* REQUIRED WORK *
Type the data below again exactly. Omit all pictures.

* GIVEN INFORMATION *
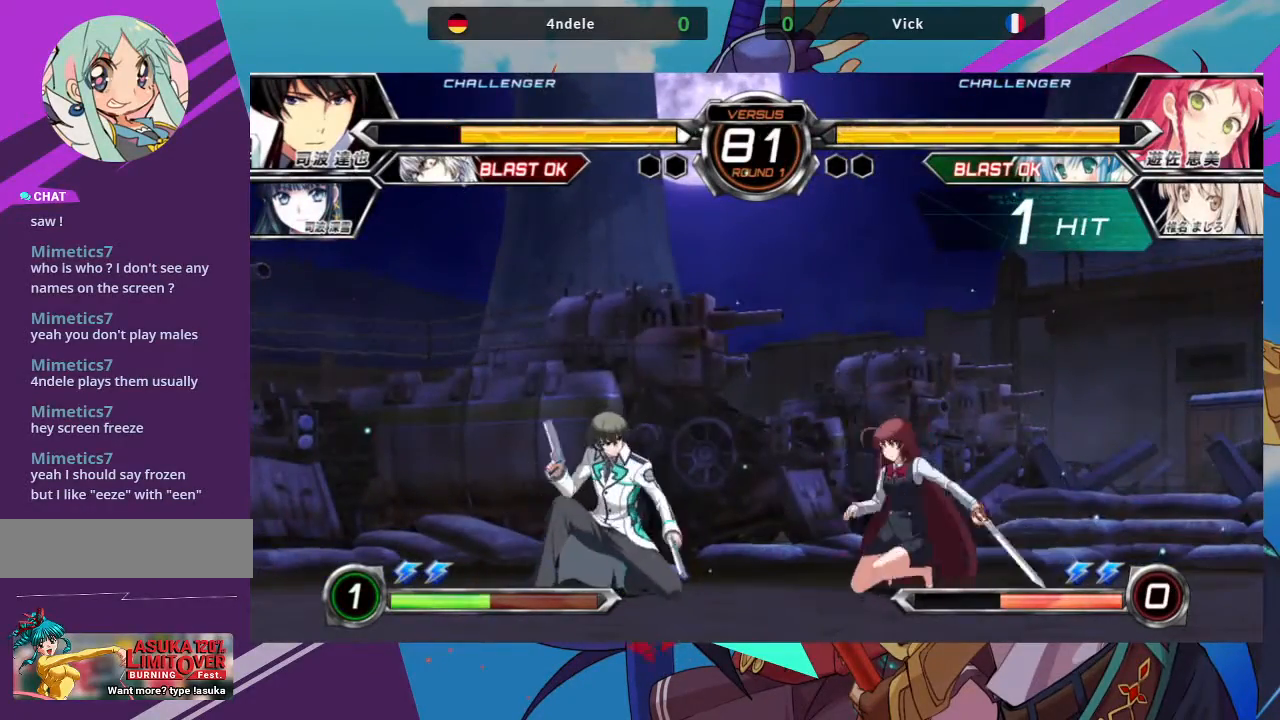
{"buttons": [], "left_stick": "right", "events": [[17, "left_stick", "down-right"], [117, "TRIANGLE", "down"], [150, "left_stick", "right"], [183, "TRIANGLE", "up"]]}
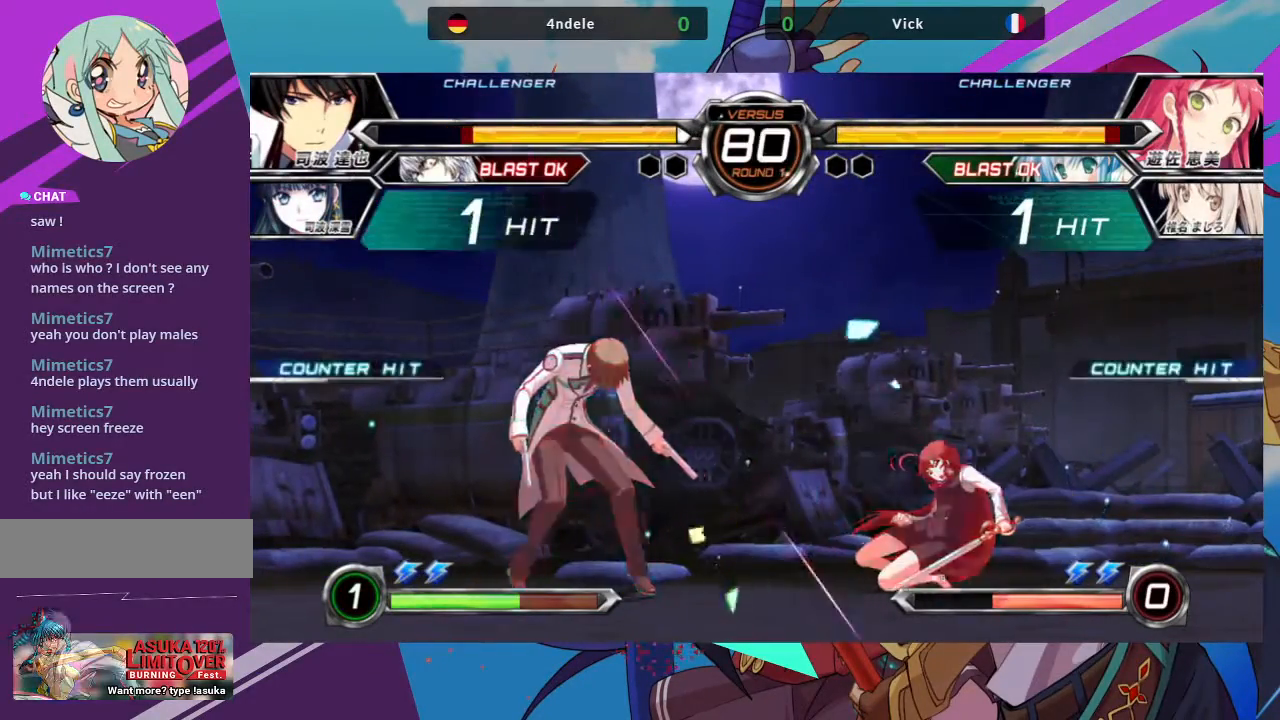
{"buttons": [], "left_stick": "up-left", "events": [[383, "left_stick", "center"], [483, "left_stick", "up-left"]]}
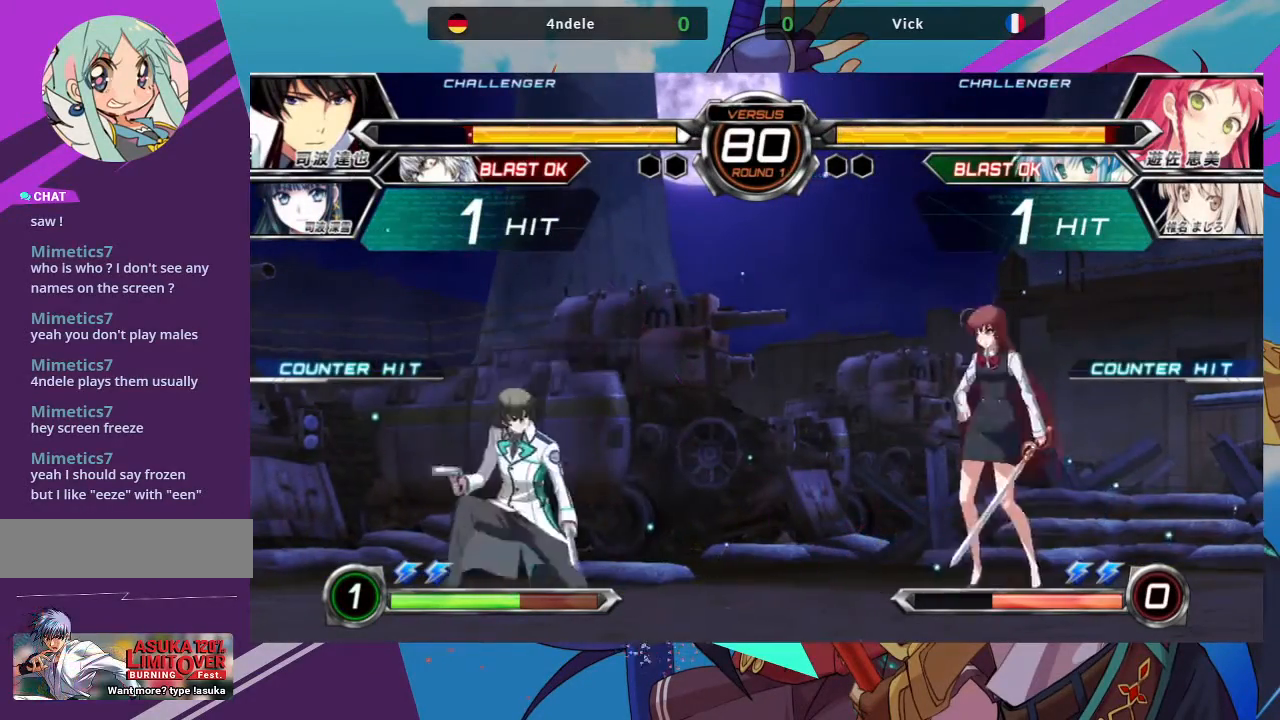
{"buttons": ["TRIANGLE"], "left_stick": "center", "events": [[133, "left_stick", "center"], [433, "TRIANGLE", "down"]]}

* ANSWER TO THE PROBLEM *
{"buttons": [], "left_stick": "right", "events": [[17, "left_stick", "down-right"], [117, "TRIANGLE", "down"], [150, "left_stick", "right"], [183, "TRIANGLE", "up"]]}
{"buttons": [], "left_stick": "up-left", "events": [[383, "left_stick", "center"], [483, "left_stick", "up-left"]]}
{"buttons": ["TRIANGLE"], "left_stick": "center", "events": [[133, "left_stick", "center"], [433, "TRIANGLE", "down"]]}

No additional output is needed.